The bond that binds her to the Mathesons is blood—effectively unbreakable. I’ve always known this at some level, I suppose, but in my euphoria at possessing Jet again, I let myself believe that some magical solution would reveal itself later. But later has become now, as it always does, and I see no solution. Not even the hope of one. And as for Buck’s death, at this moment, nothing links the Poker Club to it other than their collective relief that he’s dead.
And there’s no law against that.
Chapter 21
Only one city police officer responded to the alarm at Constant Reader, and he found both the front and rear entrances locked. The alarm had been triggered by a motion detector on the ground floor. After a quick search, Nadine discovered that a second-floor window had been forced. Oddly, that window was fourteen feet above the pavement of the rear parking area. To gain access that way, the intruder would have had to either bring his own extension ladder or do some creative climbing and risky acrobatics—wasted effort employed in the robbing of a bookstore.
All Nadine can find missing is the tower unit of her computer server. The cash register hasn’t been disturbed. We stand with the cop in the midst of the bookshelves, trying to figure out why someone would steal her computer. The cop has already grown impatient. He seems resentful about having to fill out a report.
“Are you sure that’s all that’s missing?” he asks.
“I think so,” Nadine says. “I mean . . .”
“What have you not checked?” I ask her.
She purses her lips, bemused, and turns in a circle. “Nothing. I mean, unless . . .”
“What?”
“The safe?” she asks, almost humorously.
“Check it.”
She goes into a small office tucked between the bookstore and café portions of the shop, and I follow. The safe appears to be undisturbed.
“It looks okay,” she says.
“Open it,” I advise her. “Just for kicks.”
She looks back to make sure the cop can’t see, then spins the dial right, left, and right again. When she opens the door, I hear a long sigh.
“Well?”
“Somebody was in here,” she says. “Shit.”
“What’s missing?”
“A couple of external hard drives.”
“What was on them?”
She’s shaking her head in silence.
“Nadine?”
“The backups of my business software, plus my financial records for the past two years.”
“That’s all?”
“That’s all?” She looks over her shoulder, her face taut with frustration. “I am so fucked.”
“How so?”
“It’ll take me weeks to get back up and running. Back up to speed, I mean. I have my basic software on disk, but I’ve lost so many transactions, records . . . God, what a nightmare. And before you ask, I kept those drives here because this is a fire safe. I don’t have one at home.”
The cop’s voice comes over my shoulder: “So that’s all of it, ma’am? A computer and two hard drives?”
“Looks like it, yes.”
“It’s just . . . sometimes people have firearms stolen, and since they’re not licensed, they don’t like to report it.”
“No,” Nadine says wearily. “No gun.”
“All right. If y’all are okay, I’m going to head out. There’s been kind of a rash of these things tonight.”
“What things?” I ask. “Break-ins?”
“Yeah.”
“What else got broken into?”
The cop pauses halfway to the door. “Couple of law offices downtown.”
Nadine and I share a puzzled look. “Law offices? What was taken?”
“Same thing. Some computers.

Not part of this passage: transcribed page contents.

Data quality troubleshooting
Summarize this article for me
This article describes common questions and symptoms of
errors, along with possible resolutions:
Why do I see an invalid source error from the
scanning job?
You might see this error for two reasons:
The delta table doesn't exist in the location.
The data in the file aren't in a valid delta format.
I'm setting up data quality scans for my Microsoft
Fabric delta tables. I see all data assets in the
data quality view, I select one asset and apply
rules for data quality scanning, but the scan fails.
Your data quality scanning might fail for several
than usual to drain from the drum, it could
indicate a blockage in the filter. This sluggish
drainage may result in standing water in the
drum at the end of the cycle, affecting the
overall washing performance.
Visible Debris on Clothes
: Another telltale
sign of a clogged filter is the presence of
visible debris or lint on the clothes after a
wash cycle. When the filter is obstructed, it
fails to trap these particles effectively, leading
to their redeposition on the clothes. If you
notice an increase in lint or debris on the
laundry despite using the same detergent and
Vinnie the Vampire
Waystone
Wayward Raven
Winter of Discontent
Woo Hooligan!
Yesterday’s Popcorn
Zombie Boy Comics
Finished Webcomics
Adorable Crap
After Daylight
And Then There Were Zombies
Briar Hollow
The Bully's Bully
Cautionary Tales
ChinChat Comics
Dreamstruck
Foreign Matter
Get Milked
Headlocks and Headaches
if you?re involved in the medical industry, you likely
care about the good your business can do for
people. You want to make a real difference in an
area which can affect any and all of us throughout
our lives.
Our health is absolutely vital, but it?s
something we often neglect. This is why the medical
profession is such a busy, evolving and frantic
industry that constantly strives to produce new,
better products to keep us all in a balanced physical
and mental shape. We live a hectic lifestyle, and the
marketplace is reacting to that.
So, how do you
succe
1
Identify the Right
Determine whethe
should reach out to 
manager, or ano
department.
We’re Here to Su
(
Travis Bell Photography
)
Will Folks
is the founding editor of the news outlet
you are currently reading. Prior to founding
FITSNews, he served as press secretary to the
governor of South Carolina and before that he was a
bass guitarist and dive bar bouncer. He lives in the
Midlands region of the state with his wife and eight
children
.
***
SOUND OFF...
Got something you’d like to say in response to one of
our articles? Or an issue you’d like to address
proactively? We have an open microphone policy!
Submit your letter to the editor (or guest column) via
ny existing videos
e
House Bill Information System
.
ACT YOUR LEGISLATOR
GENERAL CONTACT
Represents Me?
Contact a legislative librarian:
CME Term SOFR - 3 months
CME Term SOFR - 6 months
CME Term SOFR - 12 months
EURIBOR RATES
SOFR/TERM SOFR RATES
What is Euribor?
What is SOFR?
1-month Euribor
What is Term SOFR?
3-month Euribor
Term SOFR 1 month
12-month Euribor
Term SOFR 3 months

Disks and files and such.”
What the hell? “That’s pretty unusual, isn’t it?”
The cop shrugs, then takes out his cell phone to check a text message. “I guess. We get all kinds of crazy stuff in this town. Last week some guys backed a truck through a brick wall to rob the fishing store.”
Nadine rolls her eyes at me.
“Okay, well, I think we’re fine,” I tell him. “Thanks for responding to the call.”
After walking the cop to the door, I come back and find Nadine sitting at one of her café tables.
“How do you feel?” I ask, just to get her talking.
“Violated.”
“It’s always that way with burglaries.”
She looks around the store with what seems like hopelessness. “What the hell, Marshall? What do you think?”
“I think it’s pretty damn weird that they broke into your safe. Even weirder that they didn’t bust it open with an ax. Somebody cracked it. A pro.”
“Are you sure?”
“Had to be. Somebody’s looking for something. Breaking into law offices around town?”
“I’m not a lawyer anymore.”
“Have you done anybody a favor? Legally, I mean. Like someone gave you a tape of their husband having sex with his secretary, something like that?”